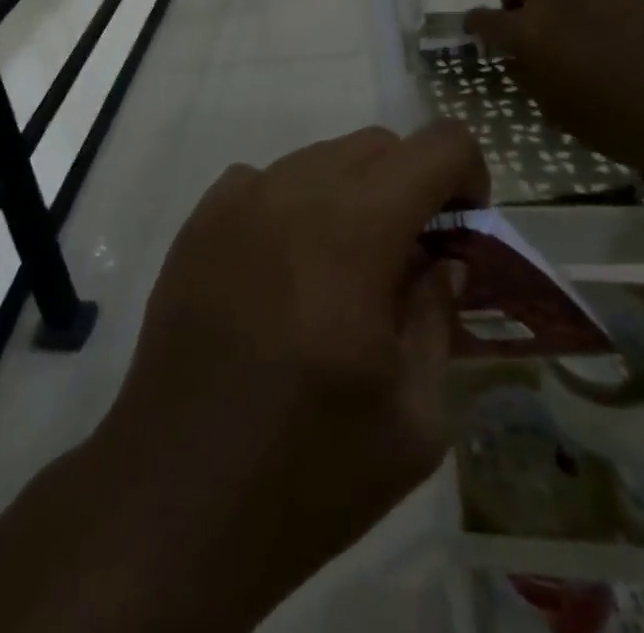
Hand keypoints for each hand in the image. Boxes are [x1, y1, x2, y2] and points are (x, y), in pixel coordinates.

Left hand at [90, 120, 488, 626]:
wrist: (176, 498)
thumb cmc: (308, 470)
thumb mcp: (414, 417)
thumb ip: (438, 316)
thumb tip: (442, 262)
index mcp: (355, 231)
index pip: (436, 146)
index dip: (468, 176)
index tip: (464, 233)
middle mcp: (293, 192)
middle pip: (378, 145)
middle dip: (412, 186)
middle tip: (412, 259)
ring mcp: (237, 199)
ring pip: (321, 158)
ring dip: (353, 194)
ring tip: (345, 271)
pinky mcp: (199, 220)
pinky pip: (266, 181)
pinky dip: (295, 205)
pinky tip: (286, 271)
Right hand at [464, 0, 643, 175]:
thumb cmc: (613, 122)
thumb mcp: (555, 109)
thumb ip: (529, 75)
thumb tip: (518, 58)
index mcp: (529, 31)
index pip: (484, 16)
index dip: (476, 24)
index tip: (479, 34)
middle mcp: (556, 0)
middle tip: (527, 25)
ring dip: (559, 9)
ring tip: (582, 48)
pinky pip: (599, 0)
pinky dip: (596, 18)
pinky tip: (618, 50)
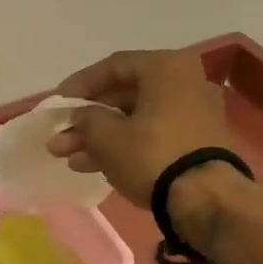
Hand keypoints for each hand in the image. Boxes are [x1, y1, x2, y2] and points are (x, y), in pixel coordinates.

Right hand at [46, 48, 235, 204]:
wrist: (205, 197)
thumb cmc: (152, 154)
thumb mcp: (107, 137)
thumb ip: (86, 120)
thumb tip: (79, 117)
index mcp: (166, 68)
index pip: (114, 66)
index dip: (80, 84)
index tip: (57, 103)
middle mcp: (185, 82)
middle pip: (124, 96)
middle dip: (87, 119)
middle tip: (60, 138)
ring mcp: (194, 113)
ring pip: (136, 119)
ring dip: (100, 137)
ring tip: (68, 157)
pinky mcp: (196, 142)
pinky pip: (152, 135)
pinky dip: (124, 146)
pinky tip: (93, 165)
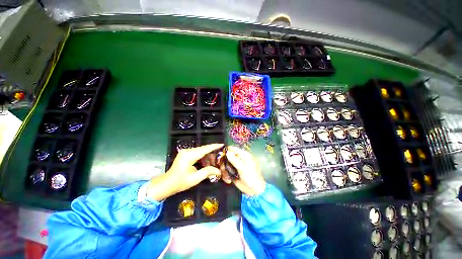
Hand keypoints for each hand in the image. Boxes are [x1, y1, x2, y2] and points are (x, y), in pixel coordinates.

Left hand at [146, 144, 223, 200]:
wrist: (166, 184)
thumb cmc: (180, 182)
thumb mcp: (195, 178)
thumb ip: (208, 172)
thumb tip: (219, 171)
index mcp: (189, 155)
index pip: (205, 149)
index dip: (214, 146)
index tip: (222, 144)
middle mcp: (188, 151)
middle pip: (203, 149)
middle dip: (213, 152)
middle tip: (221, 157)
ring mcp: (186, 152)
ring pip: (201, 151)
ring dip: (208, 155)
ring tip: (215, 161)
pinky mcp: (185, 154)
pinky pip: (197, 153)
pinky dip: (203, 157)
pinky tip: (207, 162)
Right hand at [223, 146, 265, 195]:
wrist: (254, 190)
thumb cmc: (251, 177)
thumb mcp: (242, 168)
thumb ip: (234, 160)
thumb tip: (227, 152)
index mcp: (244, 155)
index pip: (234, 149)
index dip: (226, 150)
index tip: (219, 154)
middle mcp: (239, 159)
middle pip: (227, 156)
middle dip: (223, 162)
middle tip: (222, 168)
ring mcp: (235, 165)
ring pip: (225, 164)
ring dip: (224, 170)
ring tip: (226, 176)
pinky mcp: (233, 172)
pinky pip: (226, 170)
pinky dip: (225, 175)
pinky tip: (228, 180)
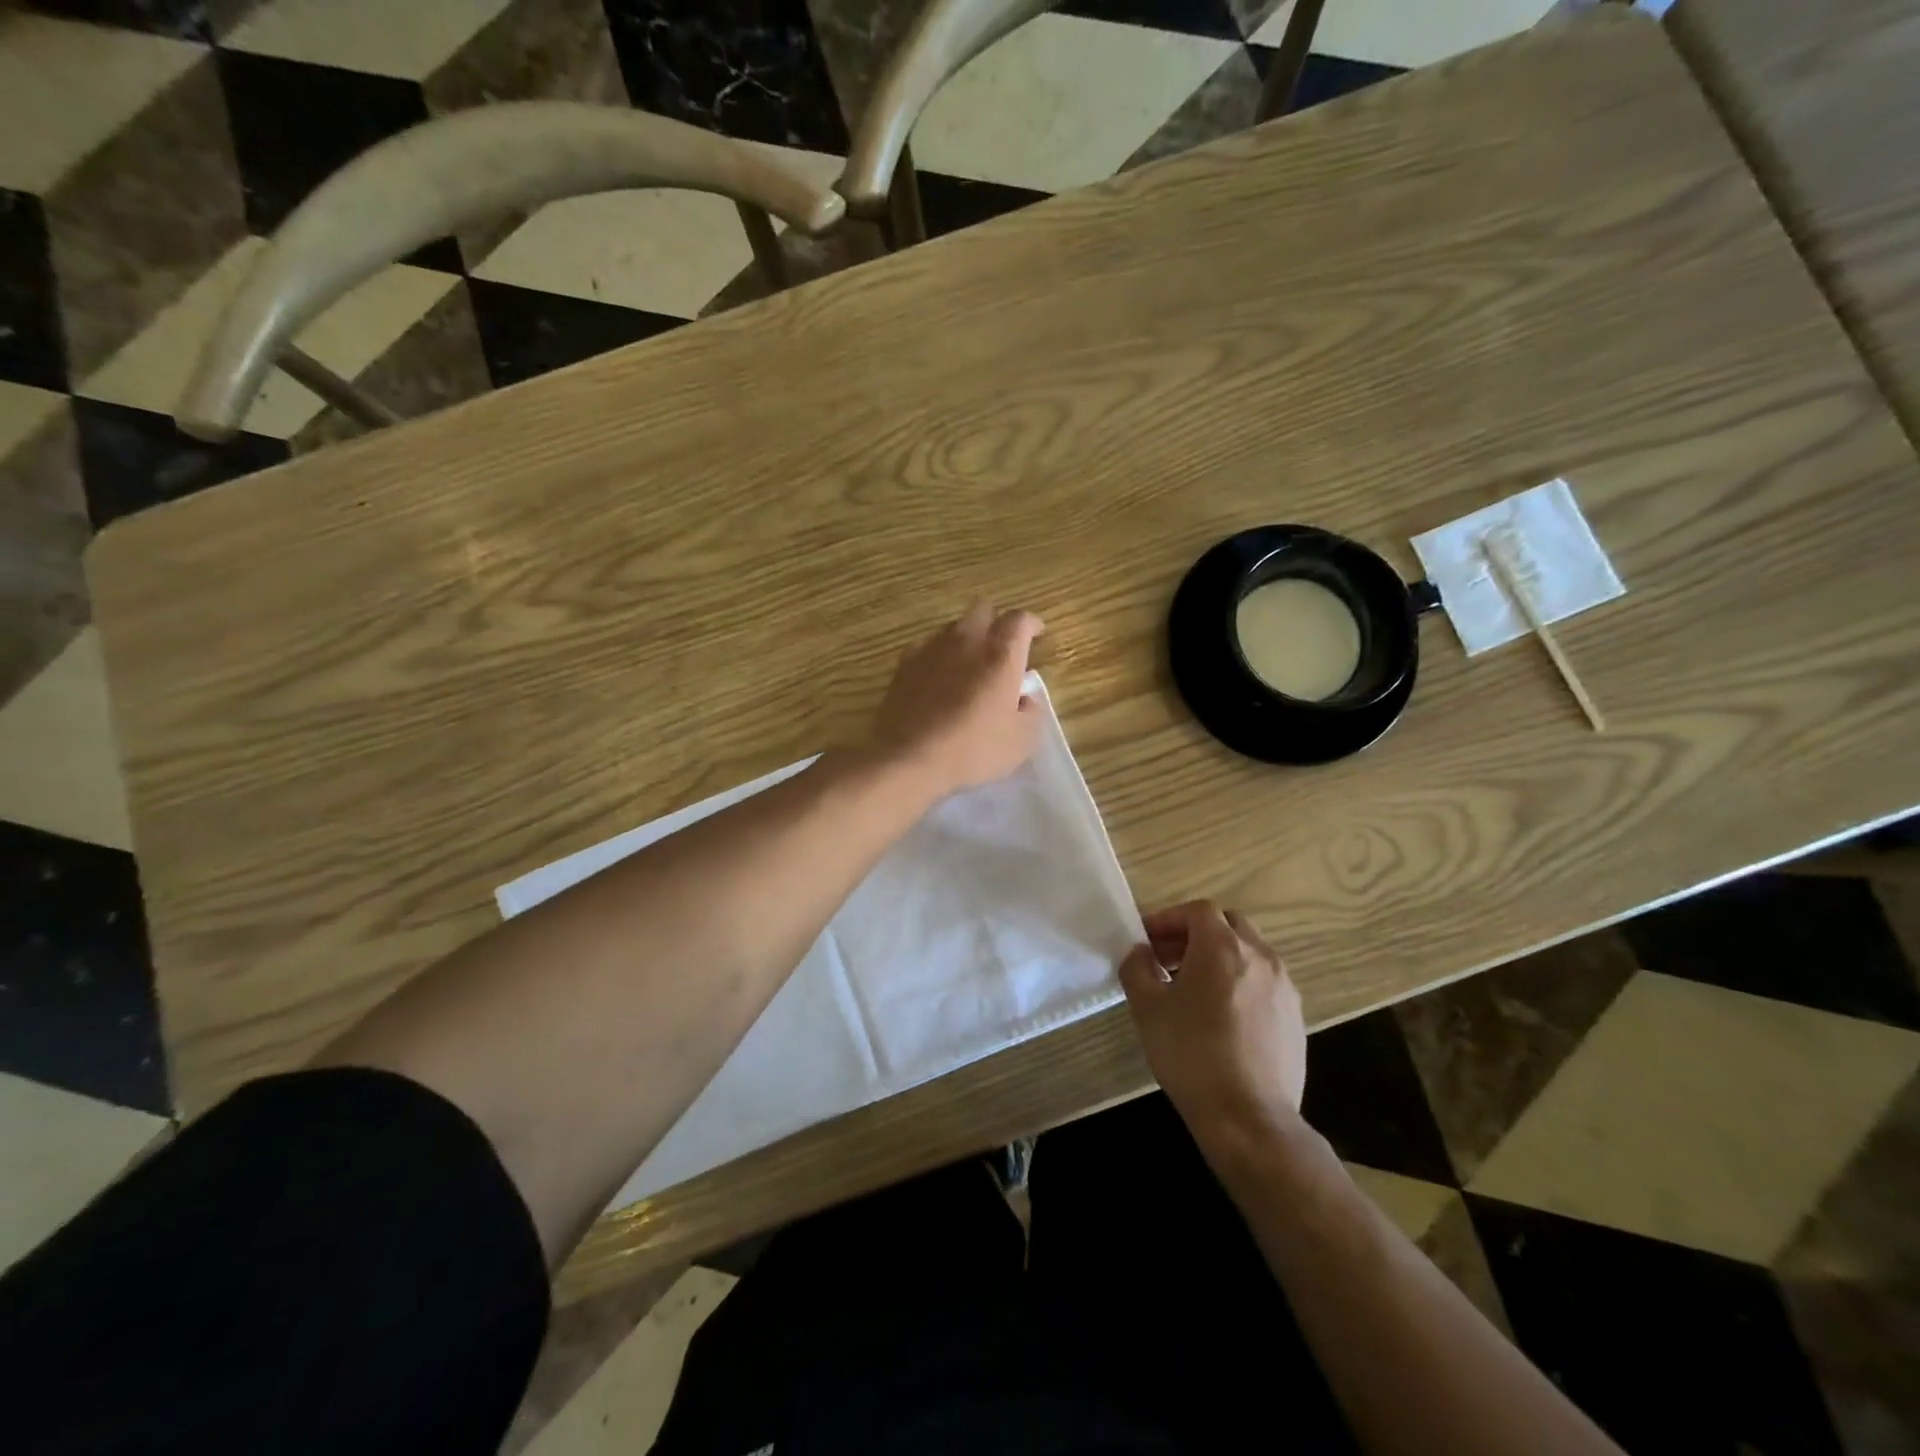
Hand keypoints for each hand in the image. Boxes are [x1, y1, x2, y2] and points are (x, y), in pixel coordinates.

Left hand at [870, 604, 1044, 798]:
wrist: (908, 758)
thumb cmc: (973, 750)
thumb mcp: (1022, 740)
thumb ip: (1032, 711)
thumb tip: (1025, 698)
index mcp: (1001, 655)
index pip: (1020, 620)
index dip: (1031, 624)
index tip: (1037, 634)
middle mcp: (967, 641)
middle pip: (984, 609)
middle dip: (997, 622)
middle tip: (1003, 647)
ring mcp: (931, 648)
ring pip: (954, 626)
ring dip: (967, 637)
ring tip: (970, 664)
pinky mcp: (904, 663)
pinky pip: (927, 645)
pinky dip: (939, 654)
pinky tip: (938, 676)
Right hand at [1119, 901, 1307, 1146]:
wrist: (1249, 1119)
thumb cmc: (1191, 1055)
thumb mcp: (1147, 1009)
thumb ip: (1137, 968)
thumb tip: (1139, 952)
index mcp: (1223, 947)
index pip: (1198, 911)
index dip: (1169, 919)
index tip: (1147, 940)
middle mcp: (1260, 957)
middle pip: (1228, 925)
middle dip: (1196, 934)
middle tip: (1168, 959)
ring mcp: (1284, 987)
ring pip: (1249, 953)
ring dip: (1219, 958)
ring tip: (1193, 990)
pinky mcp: (1296, 1017)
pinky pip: (1264, 982)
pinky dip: (1240, 982)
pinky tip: (1222, 1017)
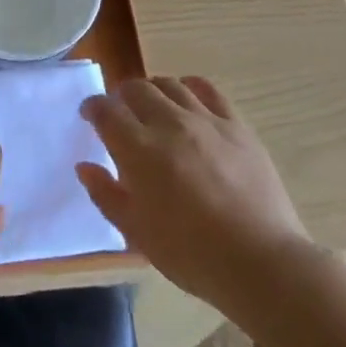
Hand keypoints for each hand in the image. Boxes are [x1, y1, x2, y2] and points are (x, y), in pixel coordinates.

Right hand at [77, 77, 310, 308]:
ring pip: (169, 84)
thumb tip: (85, 166)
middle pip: (136, 89)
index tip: (90, 115)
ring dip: (153, 90)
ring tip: (153, 105)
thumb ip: (106, 194)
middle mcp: (168, 123)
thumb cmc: (191, 254)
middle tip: (120, 112)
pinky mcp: (236, 125)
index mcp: (138, 149)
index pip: (105, 111)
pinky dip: (190, 86)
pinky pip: (208, 90)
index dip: (92, 108)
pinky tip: (188, 97)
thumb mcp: (136, 233)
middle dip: (121, 95)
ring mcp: (205, 120)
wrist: (260, 262)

WHAT YOU ARE ASKED TO DO
Nothing but the lines from the one containing "ring pip: (225, 164)" through the one containing "pinky tip: (1222, 1017)" should appear, copied exactly from the material above and without pictures.

RESPONSE BELOW
ring pip: (225, 164)
ring dip: (224, 170)
ring tip: (226, 176)
pinky mcp: (233, 172)
pinky pip: (226, 170)
pinky dip: (225, 175)
pinky tip: (228, 180)
Hand keypoints for each hand in the image. Boxes are [x1, y1, x2, y2] and points are (x, y), in pixel coordinates.

Left hand at [870, 604, 1044, 798]:
wrist: (908, 758)
thumb cmc: (973, 750)
thumb mcp: (1022, 740)
thumb ip: (1032, 711)
thumb tip: (1025, 698)
index mcp: (1001, 655)
index pip: (1020, 620)
index dip: (1031, 624)
index tip: (1037, 634)
middle mcp: (967, 641)
middle pip: (984, 609)
middle dip: (997, 622)
middle tip: (1003, 647)
ring mcp: (931, 648)
ring pip: (954, 626)
ring dip: (967, 637)
ring tip: (970, 664)
pinky mcp: (904, 663)
pinky pip: (927, 645)
pinky dip: (939, 654)
pinky tip: (938, 676)
Right hand at [1119, 901, 1307, 1146]:
wrist: (1249, 1119)
thumb cmc: (1191, 1055)
thumb mcp: (1147, 1009)
thumb ip: (1137, 968)
thumb tip: (1139, 952)
index mcp: (1223, 947)
index pip: (1198, 911)
index dip: (1169, 919)
index tip: (1147, 940)
middle mcp: (1260, 957)
middle pip: (1228, 925)
middle dip: (1196, 934)
middle tip: (1168, 959)
ring mcp: (1284, 987)
ring pip: (1249, 953)
ring dip: (1219, 958)
ring tip: (1193, 990)
pinky mcp: (1296, 1017)
pinky pip: (1264, 982)
pinky dip: (1240, 982)
pinky tip: (1222, 1017)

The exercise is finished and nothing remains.